I wish he didn’t have that deep Scottish voice that triggers my heart to beat double time.
I trundle into the office and close the door, standing metres from the desk.
He sits behind his desk, staring at his laptop, scowling, and doesn’t look up.
“Sit down.”
I take the seat opposite him, pushing my grey skirt down to my knees when it creeps up. I sneak a look up at him while he’s frowning at his laptop screen. Even at 8am in the morning, the bastard looks sensational. His thick roman nose flares at something on the screen.
I had rehearsed the scenario over and over in bed. I was going to walk in, self-assured and composed, look him dead in the eyes, and make sure he knew I was a highly confident, high-powered woman, not affected by his presence.
Instead, I’m sitting there, gormless, as he ignores me. I pick at some imaginary fluff on my skirt to kill time. This silence is killing me. It must be a CEO tactic of intimidation. “Hi.” My voice comes out louder than I expect it to. “What do you want?” His eyes snap up to mine as if taken back.
“Good morning Charlie.” He leans forward in his chair, folding his large arms across his chest. “I hope that’s not how you greet clients.”
“I’m support, not sales,” I reply bluntly. “I only talk to clients when they are already pissed.
Anyway, you’ve never seemed one for niceties. Not with me anyway.”
“Very well.” He cocks an eyebrow. “We’ll skip the niceties and get down to the reason I asked you here.”
“Listen,” he starts in a smooth voice, readjusting one of his cufflinks. “I wanted to tell you as soon as possible, given our common connection.” Unease rolls through me.
“As you heard at my introductory meeting yesterday, we’ll need to streamline some of the company’s departments into our parent company, Nexus.”
Streamline. Cutting the fat.
“It’s simply not economical to keep the team structure as it is,” he continues, scanning my face.
“I’ve secured you an excellent position in another tech company with the same package. And of course, your leaving package here will be very generous. More than any other payout, so I’d advise you keep it to yourself.”
I stare at him aghast. He’s fucking firing me?
“You’re firing me?” I blurt out.
“No,” he says, his stance cold and detached. “You are getting offered a very generous redundancy package. And a new job elsewhere. This is special treatment given the circumstances.”
I blink at him, confused. “How have you decided this so quickly?”
“What with our connection to Tristan, I wanted to secure you a decent package quickly…” he trails off, searching my face for comprehension.
This is about me being Tristan’s sister? I feel my temperature rise. How dare he.
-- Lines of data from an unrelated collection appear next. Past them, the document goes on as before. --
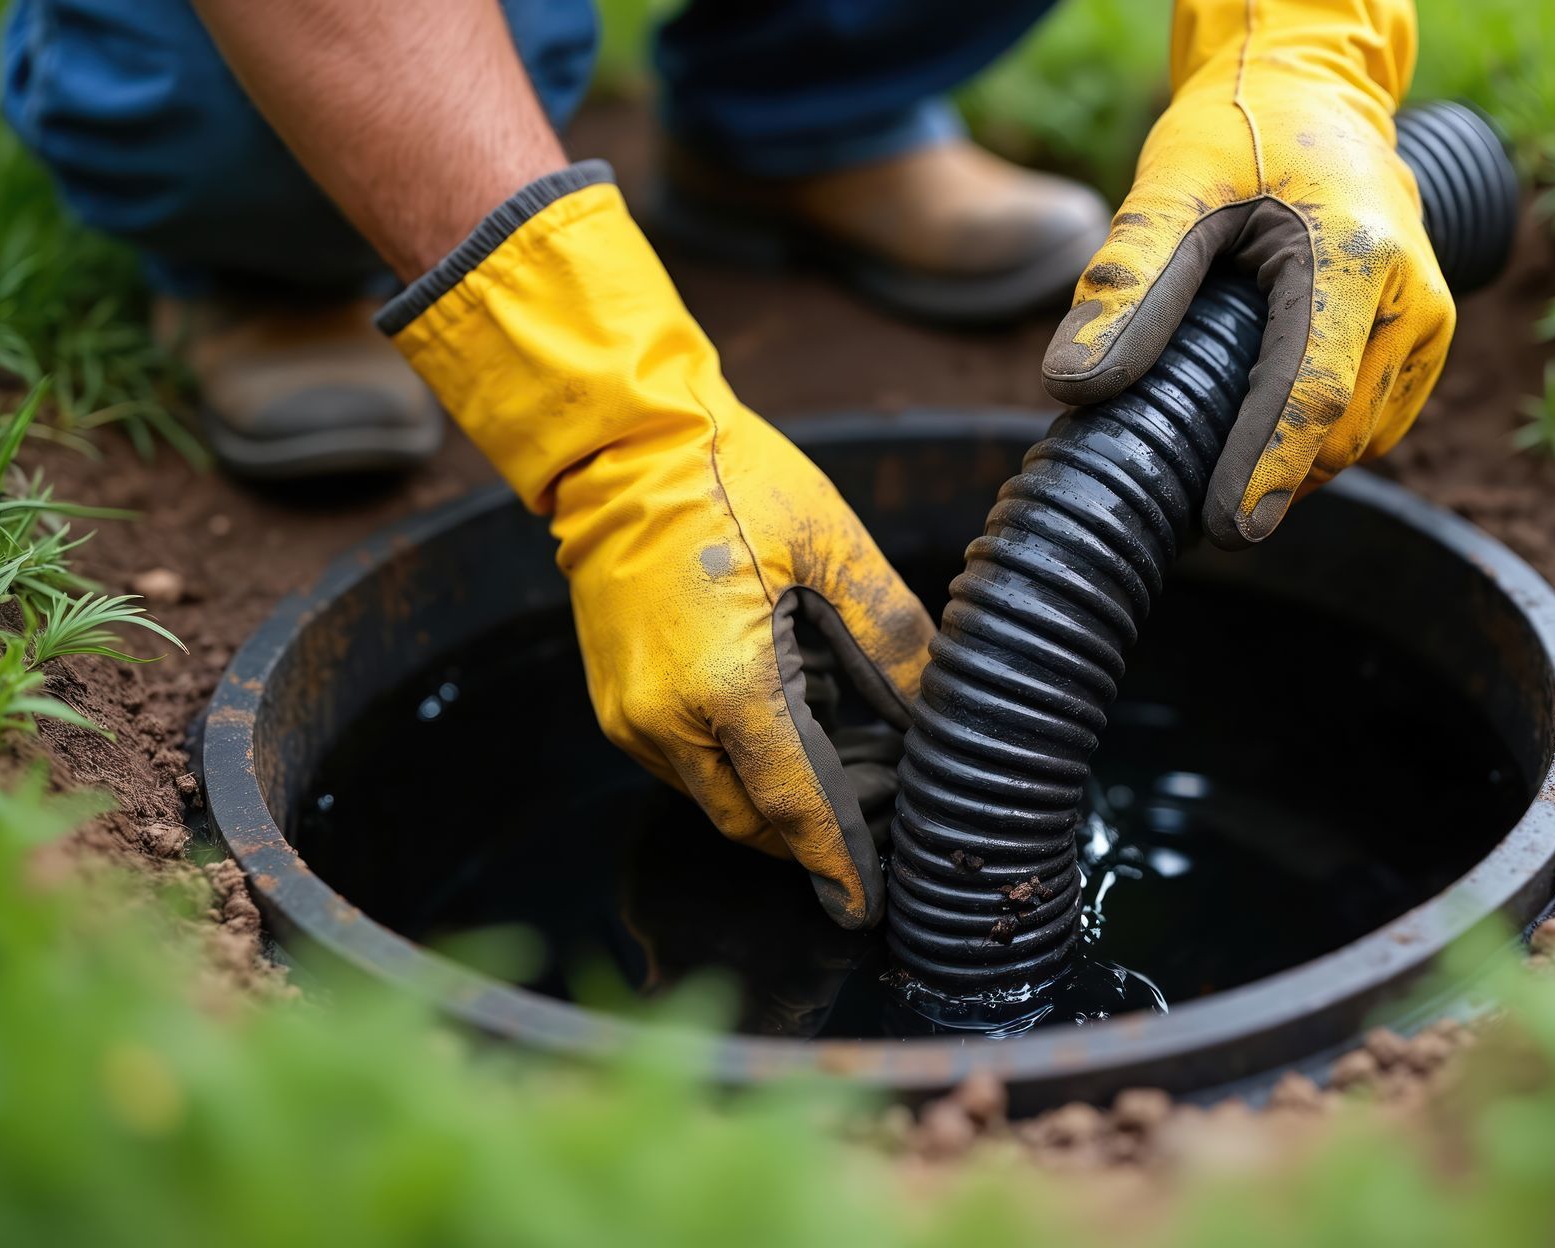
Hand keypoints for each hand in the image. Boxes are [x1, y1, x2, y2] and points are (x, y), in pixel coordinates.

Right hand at [381, 164, 932, 926]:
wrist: (620, 448)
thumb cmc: (732, 484)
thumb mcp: (835, 550)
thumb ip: (892, 641)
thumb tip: (938, 711)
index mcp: (726, 688)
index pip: (798, 807)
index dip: (839, 863)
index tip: (868, 910)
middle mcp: (666, 722)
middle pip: (754, 821)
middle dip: (817, 835)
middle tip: (885, 812)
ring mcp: (631, 718)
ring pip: (719, 799)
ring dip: (780, 798)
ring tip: (852, 755)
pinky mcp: (616, 705)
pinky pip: (688, 765)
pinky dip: (742, 764)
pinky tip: (793, 717)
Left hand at [1041, 0, 1453, 547]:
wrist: (1313, 91)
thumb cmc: (1240, 129)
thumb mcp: (1168, 187)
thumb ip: (1126, 284)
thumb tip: (1071, 384)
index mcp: (1355, 256)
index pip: (1312, 390)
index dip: (1265, 468)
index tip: (1226, 530)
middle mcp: (1412, 298)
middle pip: (1336, 432)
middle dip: (1262, 474)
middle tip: (1178, 494)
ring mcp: (1427, 325)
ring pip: (1357, 441)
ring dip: (1288, 464)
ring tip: (1212, 455)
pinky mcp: (1421, 343)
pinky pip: (1369, 425)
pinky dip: (1312, 442)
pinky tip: (1254, 429)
“Special treatment?” I explode, glaring at him. “You think you can fire me and decide where I work? How dare you.”
His eyes flash with anger. I guess no one talks back to Danny Walker.
Then he shoves back his chair and moves to the front of the desk so that he’s towering over me.
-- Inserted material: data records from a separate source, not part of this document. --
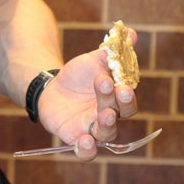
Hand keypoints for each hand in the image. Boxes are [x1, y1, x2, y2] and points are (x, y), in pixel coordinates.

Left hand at [37, 38, 138, 160]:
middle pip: (119, 113)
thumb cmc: (79, 75)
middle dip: (117, 102)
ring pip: (106, 132)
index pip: (127, 98)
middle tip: (112, 88)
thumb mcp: (94, 59)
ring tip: (104, 114)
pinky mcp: (76, 138)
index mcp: (116, 97)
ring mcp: (94, 128)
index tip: (120, 83)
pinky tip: (85, 142)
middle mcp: (110, 115)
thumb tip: (132, 32)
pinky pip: (86, 151)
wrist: (52, 87)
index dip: (126, 92)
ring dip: (107, 124)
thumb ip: (113, 50)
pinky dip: (87, 149)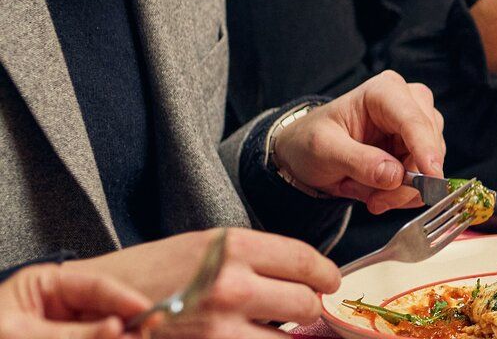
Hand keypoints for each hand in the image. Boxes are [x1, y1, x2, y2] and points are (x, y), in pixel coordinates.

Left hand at [0, 264, 147, 338]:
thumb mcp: (20, 335)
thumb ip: (70, 334)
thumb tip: (117, 327)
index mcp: (44, 288)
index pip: (96, 286)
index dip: (126, 299)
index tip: (149, 313)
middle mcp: (57, 309)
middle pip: (105, 314)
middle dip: (123, 328)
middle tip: (142, 336)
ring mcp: (62, 333)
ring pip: (102, 334)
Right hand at [64, 229, 338, 338]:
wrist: (89, 306)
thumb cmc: (147, 275)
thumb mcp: (201, 247)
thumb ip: (252, 257)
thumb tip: (302, 273)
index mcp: (232, 247)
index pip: (306, 260)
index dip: (324, 275)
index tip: (326, 282)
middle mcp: (231, 284)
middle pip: (306, 302)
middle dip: (306, 307)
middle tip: (298, 308)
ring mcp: (220, 326)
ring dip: (284, 335)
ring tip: (265, 327)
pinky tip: (247, 337)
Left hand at [271, 71, 446, 213]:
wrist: (305, 154)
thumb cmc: (310, 140)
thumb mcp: (323, 149)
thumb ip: (358, 161)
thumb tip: (395, 176)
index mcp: (385, 91)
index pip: (414, 121)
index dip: (425, 149)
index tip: (431, 177)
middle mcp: (409, 104)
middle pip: (427, 147)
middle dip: (403, 182)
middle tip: (374, 201)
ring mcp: (417, 128)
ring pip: (428, 168)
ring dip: (396, 191)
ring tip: (361, 189)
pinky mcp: (419, 151)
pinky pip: (423, 180)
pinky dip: (398, 194)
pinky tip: (373, 190)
“You’d do well to treat me with some respect, Charlie. No one talks to me like that,” he growls, his hands gripping the desk hard. “If it hasn’t sunken in yet, I own this company, I say who stays and who goes.”
I drew in a sharp breath.
“This can’t be legal! I’ve worked here for 5 years, and you fire me after day 2 of -”
He cuts me off. “It’s not a firing; it’s a very generous redundancy offer.”
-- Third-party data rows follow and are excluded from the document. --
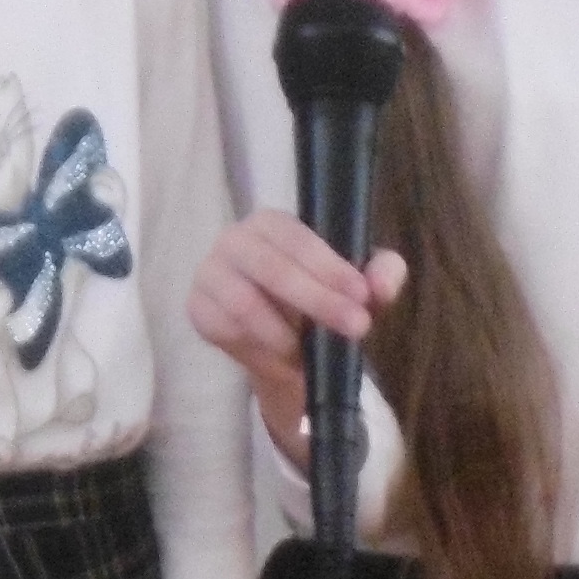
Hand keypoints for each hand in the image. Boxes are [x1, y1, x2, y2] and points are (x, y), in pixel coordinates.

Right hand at [189, 216, 404, 468]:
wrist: (286, 350)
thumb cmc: (321, 301)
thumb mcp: (361, 289)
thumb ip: (381, 276)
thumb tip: (380, 284)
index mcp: (273, 223)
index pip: (298, 238)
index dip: (330, 267)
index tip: (362, 296)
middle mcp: (235, 240)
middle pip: (271, 268)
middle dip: (317, 300)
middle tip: (355, 328)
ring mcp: (209, 274)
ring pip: (243, 302)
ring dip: (283, 331)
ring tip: (307, 349)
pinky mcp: (197, 309)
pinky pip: (224, 329)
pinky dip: (258, 347)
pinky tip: (280, 356)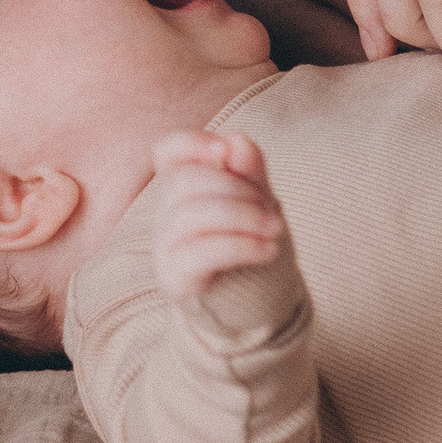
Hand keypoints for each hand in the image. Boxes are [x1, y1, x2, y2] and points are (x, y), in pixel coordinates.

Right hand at [149, 131, 292, 301]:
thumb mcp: (257, 200)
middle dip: (237, 190)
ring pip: (191, 215)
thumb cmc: (249, 243)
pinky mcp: (174, 277)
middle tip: (273, 212)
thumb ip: (248, 170)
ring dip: (243, 217)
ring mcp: (165, 246)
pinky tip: (268, 250)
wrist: (253, 300)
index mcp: (183, 187)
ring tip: (275, 230)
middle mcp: (166, 213)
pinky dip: (241, 246)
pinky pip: (200, 253)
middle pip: (186, 181)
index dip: (190, 144)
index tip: (225, 152)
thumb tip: (237, 142)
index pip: (167, 152)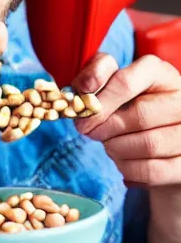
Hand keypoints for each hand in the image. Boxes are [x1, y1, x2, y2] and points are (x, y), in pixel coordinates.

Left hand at [72, 53, 180, 188]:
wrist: (154, 136)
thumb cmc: (127, 104)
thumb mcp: (110, 82)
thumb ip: (94, 75)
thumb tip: (84, 88)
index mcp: (158, 72)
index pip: (127, 81)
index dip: (100, 101)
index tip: (83, 114)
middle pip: (140, 115)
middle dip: (106, 128)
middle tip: (90, 132)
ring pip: (149, 144)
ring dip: (117, 149)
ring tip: (109, 145)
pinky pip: (154, 170)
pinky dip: (129, 169)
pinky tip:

“I can assure you our lawyers are very comfortable with this.” He lets out a harsh breath. “I can’t play nice here. We don’t need both support teams going forward; there will be 40% redundancies, minimum. See reason.”
“You haven’t even looked at my credentials or what I’ve done.” My eyes narrow at him.
“What about what you haven’t done?” he responds, raising his eyebrows. “There are constant outages. Development is crawling. Your department is inadequate.”
“I know that!” I’m fuming. I can’t believe Tristan is friends with this asshole. I can’t believe I ever found him attractive.